Quite. And a point you seem to have tacitly skimmed over, but one I feel I have to mention - my parents didn't go to university and have three O-levels between them, and that's why they can't earn much. Nothing to do with being hard-working. I'm sure Bill Gates is, or was once, hard-working; but no more so than anyone else. He just got lucky. Most "rich" people's parents were lucky to be clever or be in the right place at the right time. Most poor people's parents aren't just lazy, they couldn't earn more money if they tried.
Square
Rich or your parents are self employed so they can fiddle the books to get you EMA.

EMA is a complete joke.

No, people who fiddle the books are a complete joke. Don't go insulting stuff that some people depend on because it's being abused by people who don't deserve or need it.
Reply 55
generalebriety
No, people who fiddle the books are a complete joke. Don't go insulting stuff that some people depend on because it's being abused by people who don't deserve or need it.


Why not? The system is a complete shambles, they need to stop giving it to those who clearly dont deserve it and then give more to those who actually depend on it.
Square
Not only that, but you could have 2 doctors for parents, if they were seperated and lived in different houses you could be eligible for EMA.


Not true as most doctors earn over 30k anyway
Square
Why not? The system is a complete shambles, they need to stop giving it to those who clearly dont deserve it and then give more to those who actually depend on it.

That's completely irrelevant. I got the money I needed. If EMA wasn't there, I wouldn't have done. So it's not a complete shambles.
if your that bothered about a maximum of 30quid a week...get a part time job...i gt ema..n i still got myself a job..tisnt exactly hard......
jh1988uk
if your that bothered about a maximum of 30quid a week...get a part time job...i gt ema..n i still got myself a job..tisnt exactly hard......

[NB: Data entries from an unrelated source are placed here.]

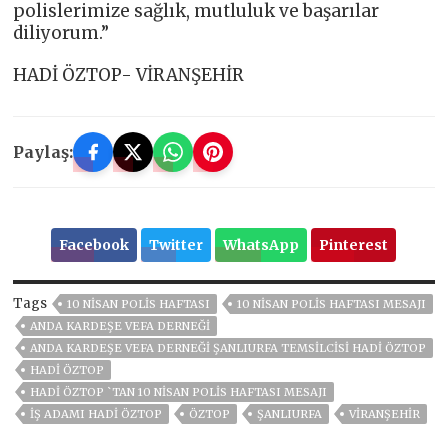
polislerimize sağlık, mutluluk ve başarılar
diliyorum.”
HADİ ÖZTOP- VİRANŞEHİR
Paylaş:
Facebook
Twitter
WhatsApp
Pinterest
Tags
10 NİSAN POLİS HAFTASI
10 NİSAN POLİS HAFTASI MESAJI
ANDA KARDEŞE VEFA DERNEĞI
ANDA KARDEŞE VEFA DERNEĞI ŞANLIURFA TEMSILCISI HADI ÖZTOP
HADI ÖZTOP
HADİ ÖZTOP `TAN 10 NİSAN POLİS HAFTASI MESAJI
İŞ ADAMI HADI ÖZTOP
ÖZTOP
ŞANLIURFA
VIRANŞEHIR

Well good on you! But, there are many EMA claimers who don't have part time jobs. I think the point people are trying to make here is the system is flaud.
I'm all for providing financial benifits to those of whom have a low family income. But, however, what i do resent is rewarding these people with bonuses for attendence and progress etc. Why should people work equaly as hard, but be treated differently? It's discrimination.
O.K. the goverment are providing incentives for students in an attempt to create a better workforce for future Britain; surely the weekly payments are enough, it's ludacris to actualy award bonuses for attendence! Unless of course those bonuses are available for everybody to access.
My parents earn way, way over the threshold and therfore, I do not recieve any money from EMA. However, i most certainly don't get £30 cash in hand from them on a weekly basis, let alone awards for attendence; they just provide me with a comfortable home to live in, rent free. I provide for myself in other aspects, wether it be clothing, stationary, books and money for a social life etc, with a part-time job.
Once again i'd like to state I am for EMA, it's a brilliant idea. I just feel certain aspects of it need to be re-addressed.